Great Soulhas not yet been published in India, so few in the country have read Lelyveld's book. Reaction to it has been based exclusively on reviews that quoted one of Gandhi's letters to Kallenbach in which he declared: "How completely you have taken possession of my body. This is slavery with a vengeance."

Reacting to the uproar his painstakingly researched book has triggered in India, a distraught Lelyveld denied using any offensive language in relation to Gandhi or dwelling on his sexual preferences. “It does not say Gandhi was bisexual. It does not say that he was homosexual.

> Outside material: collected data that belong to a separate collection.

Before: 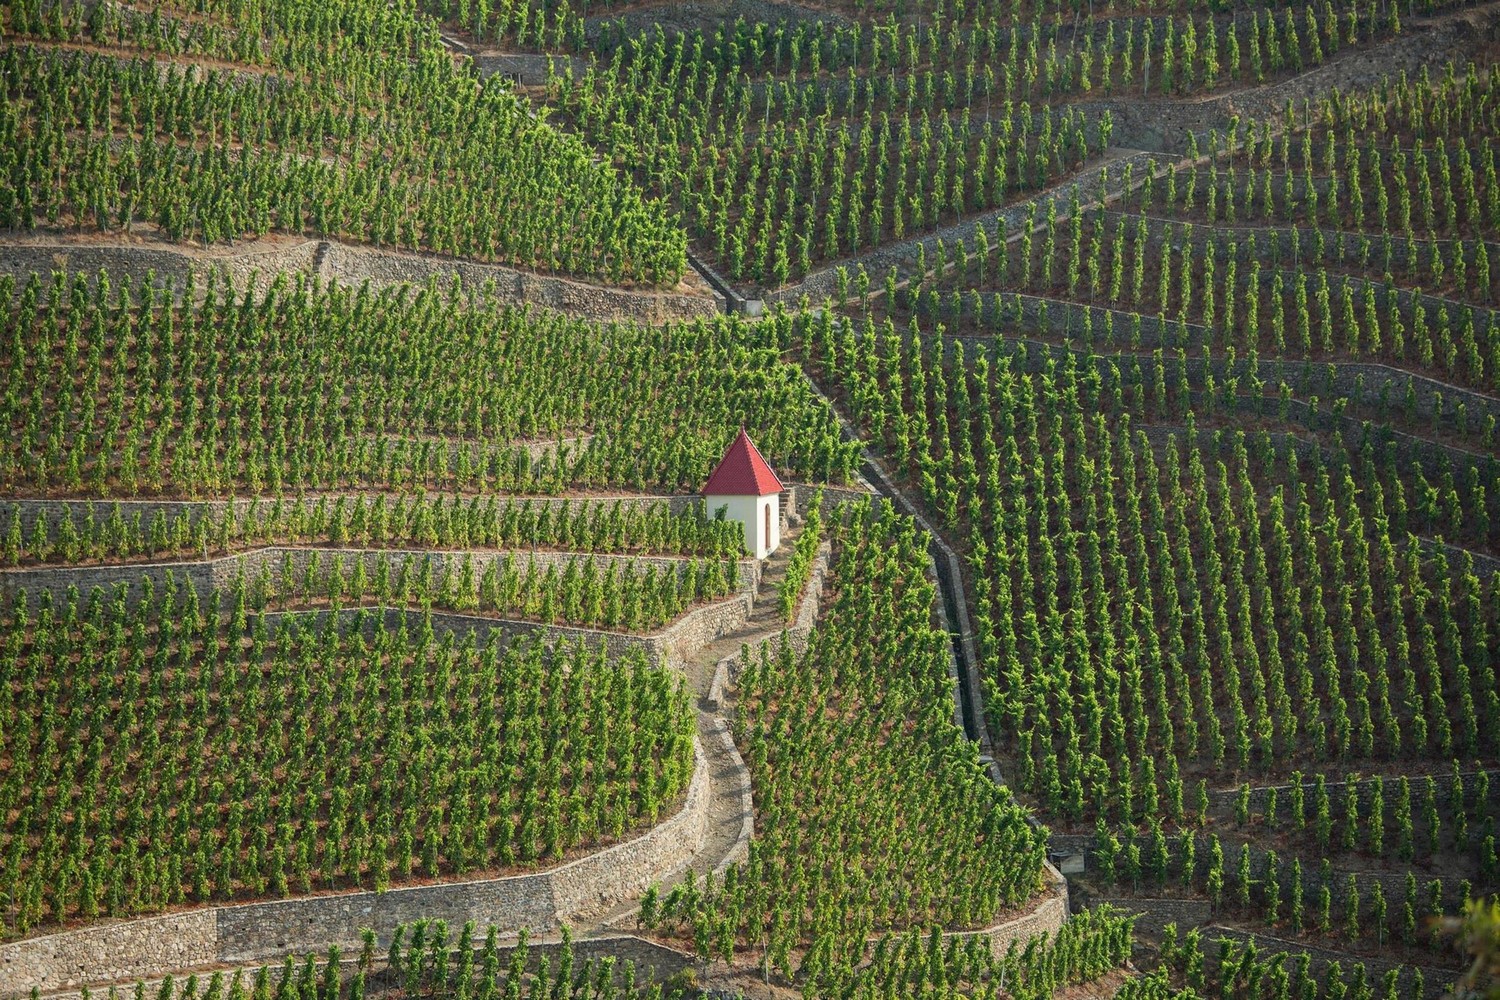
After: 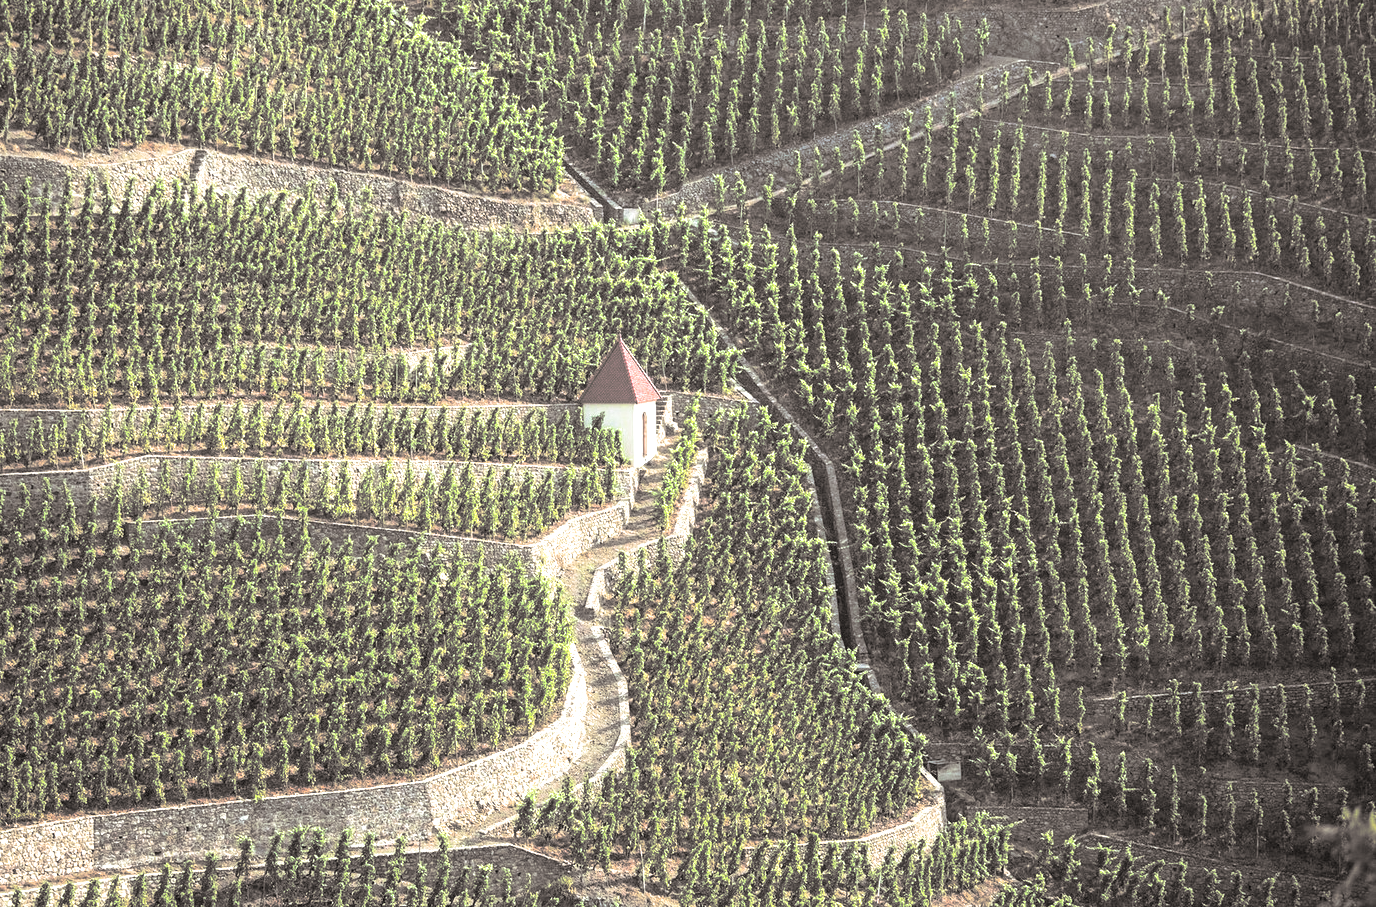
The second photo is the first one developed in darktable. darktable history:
crop and rotate: left 8.262%, top 9.226%
exposure: exposure 1.223 EV, compensate highlight preservation false
split-toning: shadows › hue 26°, shadows › saturation 0.09, highlights › hue 40°, highlights › saturation 0.18, balance -63, compress 0%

It does not say that he was a racist,” he said.

“The word bisexual never appears in the book and the word racist only appears once in a very limited context, relating to a single phrase and not to Gandhi’s attitude or history in South Africa.

“I didn’t say these things, so I can hardly defend them.

"I'd say someone might take the trouble to look at it and read it before it's banned," the former New York Timesforeign and executive editor and India correspondent irascibly told an Indian television news channel.

Several other Gandhi scholars had stoutly defended Lelyveld, saying the correspondence between Gandhi and Kallenbach had been in the public domain for decades as part of Volume 96 of the government-sponsored Collected Works of Mahatma Gandhi.

This was no great secret and no scandal, they said.

“On the question of alleged bisexuality, the book does not either use that term or invite that reading,” said renowned Gandhi scholar Tridip Suhrud.

Even Gandhi’s great-grandson, Tushar Gandhi, opposed a ban on Lelyveld’s book.

“If the government . . . bans the book, it will be a greater insult to Bapu (Gandhi) than that book or the author might have intended. I will challenge the ban,” he said in a message on Twitter.

“How does it matter if the Mahatma was straight, gay or bisexual? He would still be the man who led India to freedom,” he added.